I am aware of a case currently before an bord pleanala where the grounds of the appeal, are based on the illegality of the "local housing need provisions", of the local development plan.

I'm not so sure that the outcome of this appeal is as cut and dry as some other contributors are suggesting but its certainly a strong case.


----------



## fredmaguire (28 Nov 2007)

One thing the OP should also bear in mind is that some authorities are placing a legally binding moratorium on any future development on the landholding as a planning condition instead of refusing the permission with the local needs clause. This condition moves with the land not the owner. I've seen several plans like the OPs fall through when the farmer's son realises this is the only site he's gonna get regardless of who it goes to.

However, if the guy selling the site can get it without his name being part of the planning conditions, there's no legal reason why the OP can't buy it and build it. If not the only issue is if the house is being sold and again, its only if the buyer's solicitor or their mortgage lender takes exception to the fact the house has not adhered to planning. 

Aside from that the only risk is that a vendor can bale out of a sale even with a deposit down since the item for sale is strictly illegal.
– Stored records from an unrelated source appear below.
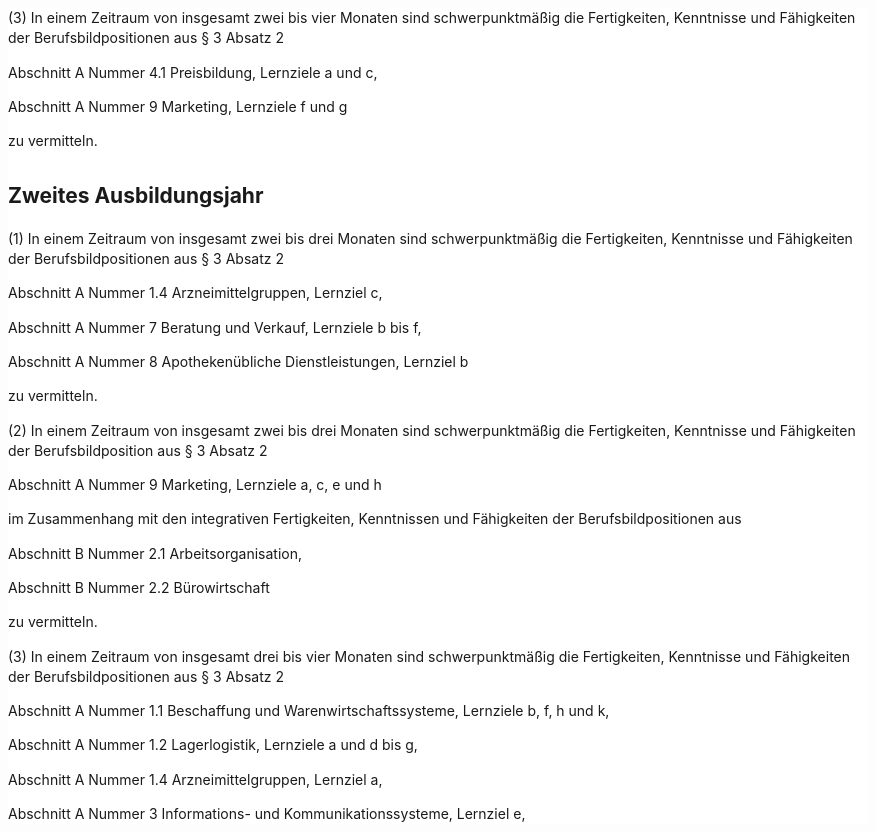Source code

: (3) In einem Zeitraum von insgesamt zwei bis vier Monaten sind
schwerpunktmäßig die Fertigkeiten, Kenntnisse und Fähigkeiten der
Berufsbildpositionen aus § 3 Absatz 2

Abschnitt A Nummer 4.1 Preisbildung, Lernziele a und c,


Abschnitt A Nummer 9 Marketing, Lernziele f und g



zu vermitteln.

## Zweites Ausbildungsjahr

(1) In einem Zeitraum von insgesamt zwei bis drei Monaten sind
schwerpunktmäßig die Fertigkeiten, Kenntnisse und Fähigkeiten der
Berufsbildpositionen aus § 3 Absatz 2

Abschnitt A Nummer 1.4 Arzneimittelgruppen, Lernziel c,


Abschnitt A Nummer 7 Beratung und Verkauf, Lernziele b bis f,


Abschnitt A Nummer 8 Apothekenübliche Dienstleistungen, Lernziel b



zu vermitteln.

(2) In einem Zeitraum von insgesamt zwei bis drei Monaten sind
schwerpunktmäßig die Fertigkeiten, Kenntnisse und Fähigkeiten der
Berufsbildposition aus § 3 Absatz 2

Abschnitt A Nummer 9 Marketing, Lernziele a, c, e und h



im Zusammenhang mit den integrativen Fertigkeiten, Kenntnissen und
Fähigkeiten der Berufsbildpositionen aus

Abschnitt B Nummer 2.1 Arbeitsorganisation,


Abschnitt B Nummer 2.2 Bürowirtschaft



zu vermitteln.

(3) In einem Zeitraum von insgesamt drei bis vier Monaten sind
schwerpunktmäßig die Fertigkeiten, Kenntnisse und Fähigkeiten der
Berufsbildpositionen aus § 3 Absatz 2

Abschnitt A Nummer 1.1 Beschaffung und Warenwirtschaftssysteme, Lernziele b, f, h und k,


Abschnitt A Nummer 1.2 Lagerlogistik, Lernziele a und d bis g,


Abschnitt A Nummer 1.4 Arzneimittelgruppen, Lernziel a,


Abschnitt A Nummer 3 Informations- und Kommunikationssysteme, Lernziel e,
The OP should also bear in the mind though that the local authority will probably not grant retention for the house or permission for any other developments on it to his brother, until such time as the original violation is resolved.
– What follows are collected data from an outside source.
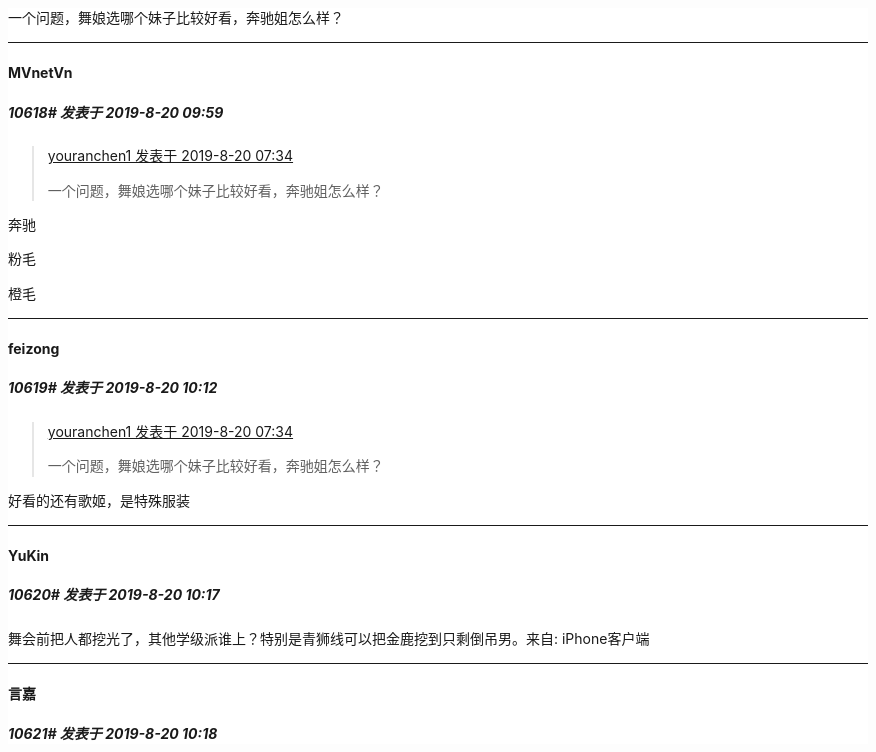 一个问题，舞娘选哪个妹子比较好看，奔驰姐怎么样？







-----

####  MVnetVn  
##### 10618#       发表于 2019-8-20 09:59



<blockquote><a href="httphttps://bbs.saraba1st.com/2b/forum.php?mod=redirect&amp;goto=findpost&amp;pid=44972983&amp;ptid=1810654" target="_blank">youranchen1 发表于 2019-8-20 07:34</a>

一个问题，舞娘选哪个妹子比较好看，奔驰姐怎么样？</blockquote>
奔驰

粉毛

橙毛







-----

####  feizong  
##### 10619#       发表于 2019-8-20 10:12



<blockquote><a href="httphttps://bbs.saraba1st.com/2b/forum.php?mod=redirect&amp;goto=findpost&amp;pid=44972983&amp;ptid=1810654" target="_blank">youranchen1 发表于 2019-8-20 07:34</a>

一个问题，舞娘选哪个妹子比较好看，奔驰姐怎么样？</blockquote>
好看的还有歌姬，是特殊服装







-----

####  YuKin  
##### 10620#       发表于 2019-8-20 10:17




舞会前把人都挖光了，其他学级派谁上？特别是青狮线可以把金鹿挖到只剩倒吊男。来自: iPhone客户端







-----

####  言嘉  
##### 10621#       发表于 2019-8-20 10:18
Nothing a friendly councillor couldn't sort out though.


----------



## erw fran (28 Nov 2007)

Importer said:


> I am aware of a case currently before an bord pleanala where the grounds of the appeal, are based on the illegality of the "local housing need provisions", of the local development plan.
> 
> I'm not so sure that the outcome of this appeal is as cut and dry as some other contributors are suggesting but its certainly a strong case.


 
Importer, I would be grateful if you would keep us updated as to the outcome of this case (or the case number).  Personally, I feel the local needs issue contravenes human rights let alone fairness and encourages dishonesty and the "who you know" route.


----------